»»

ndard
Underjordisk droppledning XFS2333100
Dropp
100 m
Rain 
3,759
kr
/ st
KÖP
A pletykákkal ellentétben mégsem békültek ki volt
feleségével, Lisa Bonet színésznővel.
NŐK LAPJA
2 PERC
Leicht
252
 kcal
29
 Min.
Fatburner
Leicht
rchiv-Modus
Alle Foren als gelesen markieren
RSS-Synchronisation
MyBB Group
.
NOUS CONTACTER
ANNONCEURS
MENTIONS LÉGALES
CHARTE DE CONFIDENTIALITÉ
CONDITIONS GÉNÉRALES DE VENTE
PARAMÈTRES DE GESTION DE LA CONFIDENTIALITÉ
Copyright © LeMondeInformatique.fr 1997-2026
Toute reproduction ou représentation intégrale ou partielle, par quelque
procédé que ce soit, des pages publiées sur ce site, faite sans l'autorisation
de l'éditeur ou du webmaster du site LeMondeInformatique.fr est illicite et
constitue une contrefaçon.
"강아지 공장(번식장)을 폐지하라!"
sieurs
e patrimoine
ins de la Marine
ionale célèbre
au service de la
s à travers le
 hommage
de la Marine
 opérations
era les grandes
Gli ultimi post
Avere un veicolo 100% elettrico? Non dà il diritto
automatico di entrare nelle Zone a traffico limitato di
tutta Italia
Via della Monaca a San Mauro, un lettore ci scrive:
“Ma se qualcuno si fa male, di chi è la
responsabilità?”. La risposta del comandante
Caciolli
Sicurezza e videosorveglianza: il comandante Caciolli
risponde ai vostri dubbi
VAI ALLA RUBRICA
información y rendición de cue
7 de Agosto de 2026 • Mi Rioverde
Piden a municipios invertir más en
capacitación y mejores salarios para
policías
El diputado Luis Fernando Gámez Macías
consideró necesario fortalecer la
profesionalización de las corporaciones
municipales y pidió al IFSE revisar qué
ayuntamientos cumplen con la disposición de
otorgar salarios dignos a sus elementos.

««
»»

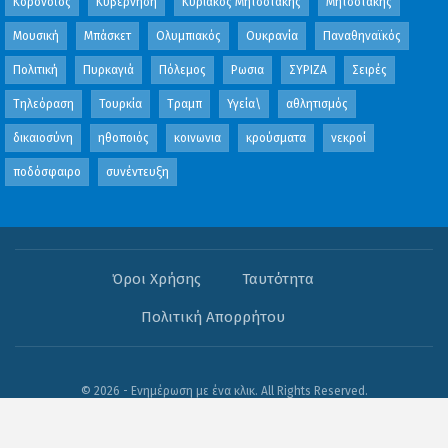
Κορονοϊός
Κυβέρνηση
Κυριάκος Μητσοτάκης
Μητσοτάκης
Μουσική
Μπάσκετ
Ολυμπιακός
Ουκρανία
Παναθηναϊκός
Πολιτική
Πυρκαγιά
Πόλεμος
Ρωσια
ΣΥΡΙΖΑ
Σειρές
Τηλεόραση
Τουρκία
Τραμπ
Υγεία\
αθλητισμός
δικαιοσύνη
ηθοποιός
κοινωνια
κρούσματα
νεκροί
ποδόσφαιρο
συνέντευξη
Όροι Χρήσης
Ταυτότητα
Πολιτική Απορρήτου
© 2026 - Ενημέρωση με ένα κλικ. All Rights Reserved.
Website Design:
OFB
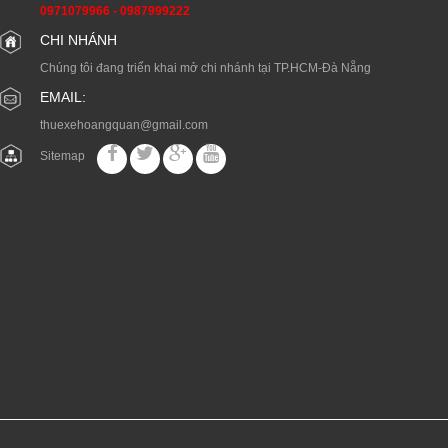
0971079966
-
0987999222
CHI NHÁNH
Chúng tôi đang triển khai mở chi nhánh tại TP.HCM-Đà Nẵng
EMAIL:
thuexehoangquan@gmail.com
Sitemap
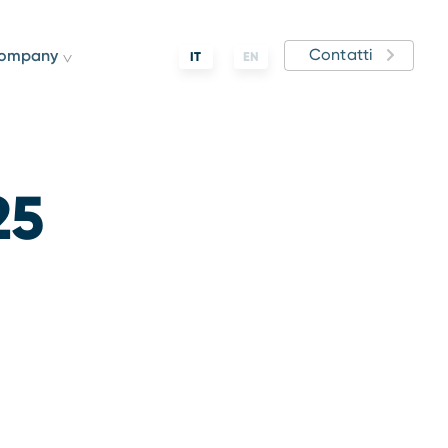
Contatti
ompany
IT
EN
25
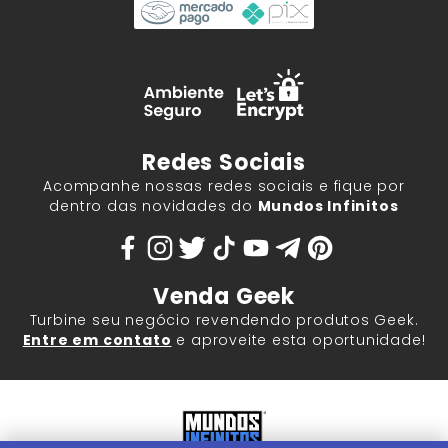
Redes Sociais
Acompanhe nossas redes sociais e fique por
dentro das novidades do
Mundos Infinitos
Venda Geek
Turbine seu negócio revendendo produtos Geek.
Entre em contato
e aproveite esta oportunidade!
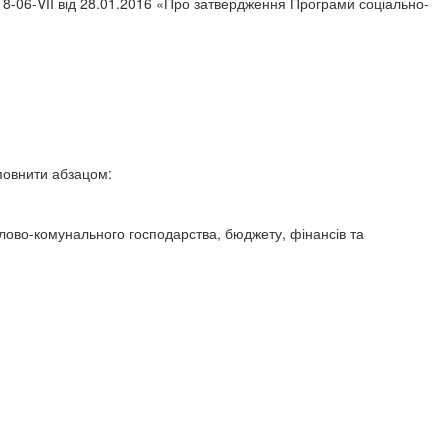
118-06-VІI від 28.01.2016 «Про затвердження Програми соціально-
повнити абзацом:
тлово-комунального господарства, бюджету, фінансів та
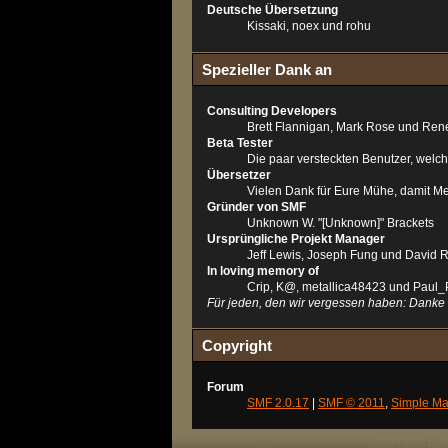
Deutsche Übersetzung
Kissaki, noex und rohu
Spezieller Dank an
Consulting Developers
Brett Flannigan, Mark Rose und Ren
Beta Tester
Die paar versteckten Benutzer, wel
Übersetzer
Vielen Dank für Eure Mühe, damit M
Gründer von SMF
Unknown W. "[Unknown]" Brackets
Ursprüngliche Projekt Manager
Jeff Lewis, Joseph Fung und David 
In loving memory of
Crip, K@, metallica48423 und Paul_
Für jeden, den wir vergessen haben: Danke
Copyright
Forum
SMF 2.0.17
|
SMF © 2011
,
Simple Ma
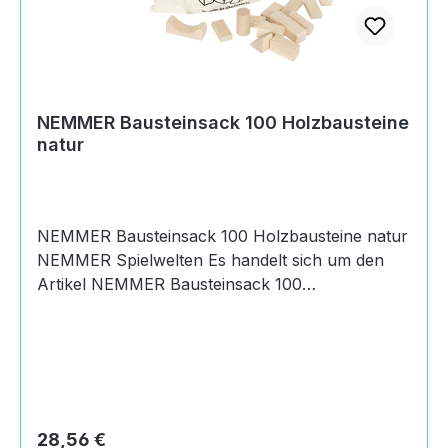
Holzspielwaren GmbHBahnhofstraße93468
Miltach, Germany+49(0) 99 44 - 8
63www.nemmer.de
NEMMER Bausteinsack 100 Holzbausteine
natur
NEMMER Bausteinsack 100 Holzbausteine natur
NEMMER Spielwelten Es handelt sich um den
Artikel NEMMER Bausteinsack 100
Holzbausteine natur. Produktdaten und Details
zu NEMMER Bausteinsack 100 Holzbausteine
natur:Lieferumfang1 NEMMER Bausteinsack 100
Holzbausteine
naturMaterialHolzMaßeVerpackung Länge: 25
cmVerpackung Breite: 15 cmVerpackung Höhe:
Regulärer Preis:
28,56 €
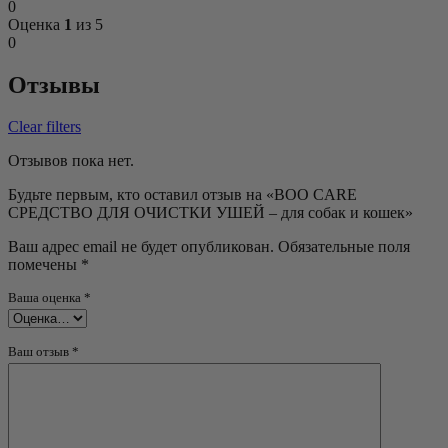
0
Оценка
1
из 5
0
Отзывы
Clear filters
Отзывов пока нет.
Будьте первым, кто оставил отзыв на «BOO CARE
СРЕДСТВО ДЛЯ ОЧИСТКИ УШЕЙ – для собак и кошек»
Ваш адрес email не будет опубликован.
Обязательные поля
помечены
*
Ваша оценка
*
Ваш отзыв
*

««
»»

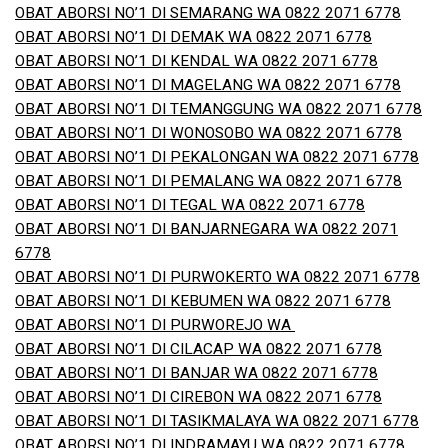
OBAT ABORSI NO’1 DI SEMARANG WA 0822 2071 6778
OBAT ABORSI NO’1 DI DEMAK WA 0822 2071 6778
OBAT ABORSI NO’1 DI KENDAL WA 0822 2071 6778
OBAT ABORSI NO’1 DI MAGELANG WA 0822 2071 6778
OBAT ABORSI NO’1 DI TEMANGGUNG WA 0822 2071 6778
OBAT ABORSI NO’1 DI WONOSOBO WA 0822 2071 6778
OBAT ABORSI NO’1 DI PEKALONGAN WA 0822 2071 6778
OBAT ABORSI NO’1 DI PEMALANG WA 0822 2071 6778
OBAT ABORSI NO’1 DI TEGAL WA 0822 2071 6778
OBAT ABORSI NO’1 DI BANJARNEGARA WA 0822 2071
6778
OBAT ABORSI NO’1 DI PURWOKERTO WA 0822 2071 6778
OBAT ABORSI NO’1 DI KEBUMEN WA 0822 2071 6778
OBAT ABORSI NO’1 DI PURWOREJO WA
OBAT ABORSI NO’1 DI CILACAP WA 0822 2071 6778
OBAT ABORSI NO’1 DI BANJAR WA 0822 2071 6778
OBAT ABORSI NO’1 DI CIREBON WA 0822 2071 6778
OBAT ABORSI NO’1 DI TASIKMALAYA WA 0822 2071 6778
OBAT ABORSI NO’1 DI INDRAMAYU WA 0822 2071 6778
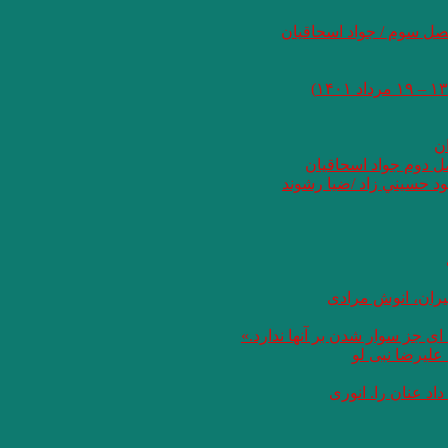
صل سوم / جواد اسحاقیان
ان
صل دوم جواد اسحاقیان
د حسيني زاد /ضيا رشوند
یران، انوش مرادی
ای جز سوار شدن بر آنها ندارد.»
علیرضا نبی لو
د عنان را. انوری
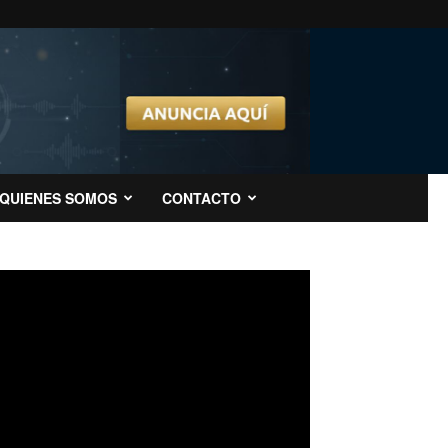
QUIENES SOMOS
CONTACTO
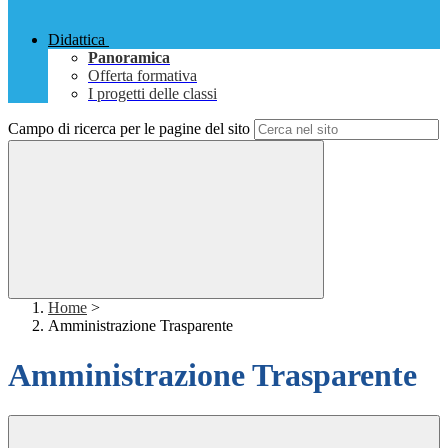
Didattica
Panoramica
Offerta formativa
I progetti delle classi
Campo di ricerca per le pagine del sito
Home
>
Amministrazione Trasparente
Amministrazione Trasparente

««

> REQUIRED ACTION
Count the lines in the data above that contain the string "Geek". Reply with only the number.

> ANSWER SECTION
2